The challenges facing modern library services are twofold. On the one hand, from the user's perspective, quick access to information relevant to the user must be ensured. On the other hand, in the context of the exponential growth of the documentary fund, libraries are forced to permanently optimize their document management procedures. This subproject provides both technical solutions for fast information retrieval and solutions for consolidating management procedures. The high degree of innovation is given by the use of the most advanced language processing technologies, but also by the novelty of the types of services offered, integrating in a single structure, currently non-existent in Romania, both technological information structuring services and public services for different user communities.
Technological services address to the library staff and offer adequate tools for document classification, cataloguing and conservation. Our project will focus on using such tools for the digital document depot of the four Central University Libraries created under project no. 2.
The public services address to the users and involve the following aspects: search assistance (full text search), new reading recommendation based on research-information needs.

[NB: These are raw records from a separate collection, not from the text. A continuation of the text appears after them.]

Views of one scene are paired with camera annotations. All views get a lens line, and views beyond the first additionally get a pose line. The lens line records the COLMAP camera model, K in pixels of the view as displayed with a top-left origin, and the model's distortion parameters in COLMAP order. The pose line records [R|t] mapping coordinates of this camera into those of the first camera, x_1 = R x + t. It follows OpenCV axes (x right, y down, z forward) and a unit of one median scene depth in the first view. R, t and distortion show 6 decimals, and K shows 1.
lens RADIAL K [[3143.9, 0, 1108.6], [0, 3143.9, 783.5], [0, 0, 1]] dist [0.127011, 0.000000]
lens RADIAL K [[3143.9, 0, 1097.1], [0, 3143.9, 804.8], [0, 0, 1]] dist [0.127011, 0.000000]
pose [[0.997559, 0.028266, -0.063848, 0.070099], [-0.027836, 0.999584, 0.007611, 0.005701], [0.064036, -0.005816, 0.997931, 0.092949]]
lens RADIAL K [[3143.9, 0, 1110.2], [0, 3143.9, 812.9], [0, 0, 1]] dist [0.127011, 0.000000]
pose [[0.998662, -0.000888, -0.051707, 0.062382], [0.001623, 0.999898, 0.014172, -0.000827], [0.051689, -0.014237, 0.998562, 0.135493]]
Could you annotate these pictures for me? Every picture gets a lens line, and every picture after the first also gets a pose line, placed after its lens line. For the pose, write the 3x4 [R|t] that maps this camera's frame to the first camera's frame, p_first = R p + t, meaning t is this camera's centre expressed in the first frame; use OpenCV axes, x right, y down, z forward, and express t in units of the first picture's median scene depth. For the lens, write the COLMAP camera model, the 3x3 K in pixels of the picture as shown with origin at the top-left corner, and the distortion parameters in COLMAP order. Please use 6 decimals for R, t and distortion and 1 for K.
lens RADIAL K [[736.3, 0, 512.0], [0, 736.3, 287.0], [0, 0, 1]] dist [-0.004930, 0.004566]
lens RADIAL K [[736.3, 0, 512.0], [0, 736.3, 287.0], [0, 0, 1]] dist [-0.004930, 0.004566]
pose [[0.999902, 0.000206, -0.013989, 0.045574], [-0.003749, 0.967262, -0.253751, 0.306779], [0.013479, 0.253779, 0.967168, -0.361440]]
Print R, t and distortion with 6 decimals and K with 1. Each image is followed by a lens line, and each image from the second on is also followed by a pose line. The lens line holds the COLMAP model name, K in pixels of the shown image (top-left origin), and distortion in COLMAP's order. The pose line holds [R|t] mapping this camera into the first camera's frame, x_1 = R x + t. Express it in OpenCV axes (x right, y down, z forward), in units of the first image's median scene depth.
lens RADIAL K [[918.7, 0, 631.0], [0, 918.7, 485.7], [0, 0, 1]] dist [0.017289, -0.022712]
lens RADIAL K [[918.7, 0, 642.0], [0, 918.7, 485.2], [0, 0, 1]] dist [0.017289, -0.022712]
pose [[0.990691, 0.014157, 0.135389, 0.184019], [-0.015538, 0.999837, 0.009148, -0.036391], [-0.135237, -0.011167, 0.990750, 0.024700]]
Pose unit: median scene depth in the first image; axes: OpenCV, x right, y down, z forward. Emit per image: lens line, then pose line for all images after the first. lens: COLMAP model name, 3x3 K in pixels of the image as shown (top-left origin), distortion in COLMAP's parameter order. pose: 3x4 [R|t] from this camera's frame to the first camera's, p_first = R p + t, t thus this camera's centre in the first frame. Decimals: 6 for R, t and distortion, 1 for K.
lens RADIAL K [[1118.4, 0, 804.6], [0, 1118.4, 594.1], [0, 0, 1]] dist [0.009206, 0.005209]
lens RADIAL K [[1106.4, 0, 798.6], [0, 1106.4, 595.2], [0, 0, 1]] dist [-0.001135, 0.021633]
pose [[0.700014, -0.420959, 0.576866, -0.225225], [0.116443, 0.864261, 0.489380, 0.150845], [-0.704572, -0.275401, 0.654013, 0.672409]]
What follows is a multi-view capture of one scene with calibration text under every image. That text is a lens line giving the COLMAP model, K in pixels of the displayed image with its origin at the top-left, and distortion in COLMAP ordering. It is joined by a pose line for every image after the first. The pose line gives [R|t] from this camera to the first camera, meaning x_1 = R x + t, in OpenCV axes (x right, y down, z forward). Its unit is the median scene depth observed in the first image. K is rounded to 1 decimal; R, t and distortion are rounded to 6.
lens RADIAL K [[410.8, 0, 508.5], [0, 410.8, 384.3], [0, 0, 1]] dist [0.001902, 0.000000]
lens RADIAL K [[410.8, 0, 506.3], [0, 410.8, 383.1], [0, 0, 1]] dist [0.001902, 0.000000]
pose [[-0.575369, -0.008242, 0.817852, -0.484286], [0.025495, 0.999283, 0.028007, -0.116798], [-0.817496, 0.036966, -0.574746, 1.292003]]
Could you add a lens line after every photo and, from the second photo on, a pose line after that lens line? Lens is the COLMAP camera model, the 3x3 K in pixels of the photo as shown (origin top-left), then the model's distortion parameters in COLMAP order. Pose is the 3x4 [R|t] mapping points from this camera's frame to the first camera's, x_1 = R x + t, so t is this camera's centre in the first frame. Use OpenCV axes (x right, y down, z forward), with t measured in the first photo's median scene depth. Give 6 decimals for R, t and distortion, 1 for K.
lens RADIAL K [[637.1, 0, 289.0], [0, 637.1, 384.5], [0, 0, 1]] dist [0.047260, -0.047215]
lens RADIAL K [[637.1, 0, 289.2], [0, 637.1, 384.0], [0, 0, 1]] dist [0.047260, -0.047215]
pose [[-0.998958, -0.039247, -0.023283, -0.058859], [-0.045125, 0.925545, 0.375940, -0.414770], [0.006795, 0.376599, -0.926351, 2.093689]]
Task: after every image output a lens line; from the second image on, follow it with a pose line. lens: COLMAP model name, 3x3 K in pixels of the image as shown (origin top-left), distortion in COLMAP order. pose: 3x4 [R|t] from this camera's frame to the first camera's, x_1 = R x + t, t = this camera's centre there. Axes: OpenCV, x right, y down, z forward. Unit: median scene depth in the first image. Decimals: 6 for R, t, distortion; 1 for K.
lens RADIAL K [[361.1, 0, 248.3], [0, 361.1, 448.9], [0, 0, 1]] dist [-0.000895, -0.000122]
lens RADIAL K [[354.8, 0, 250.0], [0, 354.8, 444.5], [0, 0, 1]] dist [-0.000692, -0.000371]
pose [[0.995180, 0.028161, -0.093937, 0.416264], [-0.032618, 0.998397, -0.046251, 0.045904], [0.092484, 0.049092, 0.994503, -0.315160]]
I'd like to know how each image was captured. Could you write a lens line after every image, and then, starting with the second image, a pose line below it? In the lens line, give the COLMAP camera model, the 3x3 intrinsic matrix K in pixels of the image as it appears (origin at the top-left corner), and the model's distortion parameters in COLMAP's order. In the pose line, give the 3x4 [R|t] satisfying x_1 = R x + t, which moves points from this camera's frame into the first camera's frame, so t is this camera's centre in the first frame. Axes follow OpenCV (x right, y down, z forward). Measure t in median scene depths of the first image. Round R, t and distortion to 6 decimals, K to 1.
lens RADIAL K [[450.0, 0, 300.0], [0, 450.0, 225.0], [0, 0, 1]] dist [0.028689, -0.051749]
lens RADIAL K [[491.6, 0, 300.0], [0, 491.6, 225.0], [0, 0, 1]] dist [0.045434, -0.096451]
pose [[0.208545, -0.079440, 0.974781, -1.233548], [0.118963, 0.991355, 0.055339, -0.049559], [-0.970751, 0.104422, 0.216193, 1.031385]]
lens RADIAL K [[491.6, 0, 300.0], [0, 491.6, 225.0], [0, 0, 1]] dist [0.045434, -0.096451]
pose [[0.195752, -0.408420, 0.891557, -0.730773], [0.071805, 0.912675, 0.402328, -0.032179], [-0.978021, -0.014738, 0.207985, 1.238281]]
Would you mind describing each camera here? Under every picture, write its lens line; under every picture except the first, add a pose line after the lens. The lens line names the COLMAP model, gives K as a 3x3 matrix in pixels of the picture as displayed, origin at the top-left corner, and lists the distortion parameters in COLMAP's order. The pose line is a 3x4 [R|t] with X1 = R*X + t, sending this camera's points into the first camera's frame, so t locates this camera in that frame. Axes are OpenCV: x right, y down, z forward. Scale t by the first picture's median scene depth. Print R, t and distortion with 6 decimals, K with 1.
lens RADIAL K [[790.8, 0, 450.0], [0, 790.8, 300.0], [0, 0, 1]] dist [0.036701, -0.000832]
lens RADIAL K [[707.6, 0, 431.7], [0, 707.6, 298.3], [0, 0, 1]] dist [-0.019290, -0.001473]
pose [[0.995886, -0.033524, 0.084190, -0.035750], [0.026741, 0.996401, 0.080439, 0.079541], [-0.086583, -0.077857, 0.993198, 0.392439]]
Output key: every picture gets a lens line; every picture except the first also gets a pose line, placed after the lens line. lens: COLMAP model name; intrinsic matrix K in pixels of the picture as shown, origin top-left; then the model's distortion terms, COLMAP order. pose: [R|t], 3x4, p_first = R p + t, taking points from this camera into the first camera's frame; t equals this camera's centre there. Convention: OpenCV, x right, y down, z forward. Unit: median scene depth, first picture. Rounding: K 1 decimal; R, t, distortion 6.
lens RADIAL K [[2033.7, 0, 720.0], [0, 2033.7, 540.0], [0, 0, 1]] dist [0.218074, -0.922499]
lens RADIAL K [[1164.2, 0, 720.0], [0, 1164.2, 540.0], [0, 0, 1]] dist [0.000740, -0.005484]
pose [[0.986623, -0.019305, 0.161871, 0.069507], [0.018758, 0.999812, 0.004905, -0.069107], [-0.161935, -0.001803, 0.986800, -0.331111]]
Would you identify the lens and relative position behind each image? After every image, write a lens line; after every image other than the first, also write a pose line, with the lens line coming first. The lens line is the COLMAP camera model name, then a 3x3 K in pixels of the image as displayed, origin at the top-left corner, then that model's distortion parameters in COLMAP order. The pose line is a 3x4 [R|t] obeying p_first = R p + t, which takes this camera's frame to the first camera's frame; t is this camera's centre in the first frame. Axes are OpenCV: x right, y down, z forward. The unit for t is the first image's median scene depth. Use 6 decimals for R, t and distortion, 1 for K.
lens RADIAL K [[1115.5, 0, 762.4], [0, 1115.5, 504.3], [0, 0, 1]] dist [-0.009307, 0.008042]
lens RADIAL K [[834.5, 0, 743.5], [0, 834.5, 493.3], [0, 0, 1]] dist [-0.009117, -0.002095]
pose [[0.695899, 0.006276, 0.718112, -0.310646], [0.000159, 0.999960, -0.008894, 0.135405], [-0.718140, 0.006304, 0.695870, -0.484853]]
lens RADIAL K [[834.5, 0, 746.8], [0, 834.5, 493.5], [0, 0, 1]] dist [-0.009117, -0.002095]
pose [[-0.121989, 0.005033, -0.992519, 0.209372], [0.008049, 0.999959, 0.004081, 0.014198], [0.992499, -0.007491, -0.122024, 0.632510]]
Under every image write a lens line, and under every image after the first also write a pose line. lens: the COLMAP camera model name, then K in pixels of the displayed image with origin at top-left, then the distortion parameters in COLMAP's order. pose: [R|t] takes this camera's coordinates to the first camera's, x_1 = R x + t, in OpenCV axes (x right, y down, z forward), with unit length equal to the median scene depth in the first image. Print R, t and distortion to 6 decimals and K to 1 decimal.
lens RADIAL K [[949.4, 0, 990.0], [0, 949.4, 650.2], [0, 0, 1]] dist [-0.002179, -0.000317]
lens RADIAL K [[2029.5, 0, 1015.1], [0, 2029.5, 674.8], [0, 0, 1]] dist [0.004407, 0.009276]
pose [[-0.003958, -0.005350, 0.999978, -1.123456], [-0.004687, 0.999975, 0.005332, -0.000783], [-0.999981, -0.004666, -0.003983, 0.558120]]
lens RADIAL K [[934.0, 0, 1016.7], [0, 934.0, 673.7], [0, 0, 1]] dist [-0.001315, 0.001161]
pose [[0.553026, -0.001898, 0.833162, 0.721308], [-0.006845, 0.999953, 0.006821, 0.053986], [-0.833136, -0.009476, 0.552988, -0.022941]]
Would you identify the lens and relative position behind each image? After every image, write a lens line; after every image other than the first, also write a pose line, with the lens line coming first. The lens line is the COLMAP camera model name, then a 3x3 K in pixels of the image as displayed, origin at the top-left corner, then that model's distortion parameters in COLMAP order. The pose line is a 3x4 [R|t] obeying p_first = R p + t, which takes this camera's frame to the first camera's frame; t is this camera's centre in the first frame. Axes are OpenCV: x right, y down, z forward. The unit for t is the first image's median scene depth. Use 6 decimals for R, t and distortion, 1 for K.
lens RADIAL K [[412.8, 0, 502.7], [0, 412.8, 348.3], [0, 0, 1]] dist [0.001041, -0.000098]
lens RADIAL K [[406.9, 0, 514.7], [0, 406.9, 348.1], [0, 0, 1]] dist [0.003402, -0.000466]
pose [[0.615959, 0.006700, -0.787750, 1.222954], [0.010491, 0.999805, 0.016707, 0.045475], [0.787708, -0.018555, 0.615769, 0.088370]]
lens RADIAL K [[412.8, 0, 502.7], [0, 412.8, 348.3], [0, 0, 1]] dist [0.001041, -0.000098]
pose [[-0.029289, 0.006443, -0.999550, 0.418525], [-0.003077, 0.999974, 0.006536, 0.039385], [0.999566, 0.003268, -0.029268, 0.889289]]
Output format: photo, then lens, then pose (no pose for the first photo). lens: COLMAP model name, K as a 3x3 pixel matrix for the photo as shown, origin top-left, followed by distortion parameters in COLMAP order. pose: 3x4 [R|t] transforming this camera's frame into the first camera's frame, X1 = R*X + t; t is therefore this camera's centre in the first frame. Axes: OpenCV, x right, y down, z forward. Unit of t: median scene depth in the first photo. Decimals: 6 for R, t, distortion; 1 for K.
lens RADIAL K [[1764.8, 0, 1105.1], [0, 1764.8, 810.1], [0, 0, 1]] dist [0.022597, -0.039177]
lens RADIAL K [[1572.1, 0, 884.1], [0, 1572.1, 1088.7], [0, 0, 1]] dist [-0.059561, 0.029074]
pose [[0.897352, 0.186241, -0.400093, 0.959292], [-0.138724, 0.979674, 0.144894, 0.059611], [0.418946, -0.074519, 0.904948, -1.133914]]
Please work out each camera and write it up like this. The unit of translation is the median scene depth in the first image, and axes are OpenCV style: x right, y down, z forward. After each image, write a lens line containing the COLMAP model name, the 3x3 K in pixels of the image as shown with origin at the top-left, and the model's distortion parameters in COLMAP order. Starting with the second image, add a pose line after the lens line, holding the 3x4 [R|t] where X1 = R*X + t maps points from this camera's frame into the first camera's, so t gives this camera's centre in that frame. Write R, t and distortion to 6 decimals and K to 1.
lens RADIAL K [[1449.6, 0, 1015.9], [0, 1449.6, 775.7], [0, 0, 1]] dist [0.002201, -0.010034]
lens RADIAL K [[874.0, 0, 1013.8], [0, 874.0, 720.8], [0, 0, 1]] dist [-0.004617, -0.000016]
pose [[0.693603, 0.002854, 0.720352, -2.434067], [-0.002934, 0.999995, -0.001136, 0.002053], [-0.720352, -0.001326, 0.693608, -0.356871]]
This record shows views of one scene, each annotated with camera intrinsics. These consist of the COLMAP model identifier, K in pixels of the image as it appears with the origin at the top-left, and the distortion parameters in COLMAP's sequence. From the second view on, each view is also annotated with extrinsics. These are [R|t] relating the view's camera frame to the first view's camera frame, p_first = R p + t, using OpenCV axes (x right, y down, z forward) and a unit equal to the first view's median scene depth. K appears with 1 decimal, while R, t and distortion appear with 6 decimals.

The objectives of the Smart Search project are:
- Document systematization - various algorithms will be introduced for automatic categorization and clustering of documents into similar semantic groups; furthermore, a classification model based on The Digital Library Reference Model and Dublin Core Metadata Initiative (DCMI) will be added in order to automatically label the resources per predefined categories;
- Creation of a semantic depot for the domain onthologies made as part of the project;
- Search of relevant documents and exploration of intertextuality links between various collections of documents, starting from semantic models of representation of knowledge (e.g. latent semantic analysis, latent Dirichlet allocation, word2vec);
- Resources recommendations by using ontology-based algorithms or social recommendations. Thus, onthologies will be created for the 17 domains which will be used for automatic semantic annotation of the texts. Onthologies will be created either manually (by using Protege) or semi-automatically (by using Text2Onto or unsupervised trained semantic models from vast collections of texts).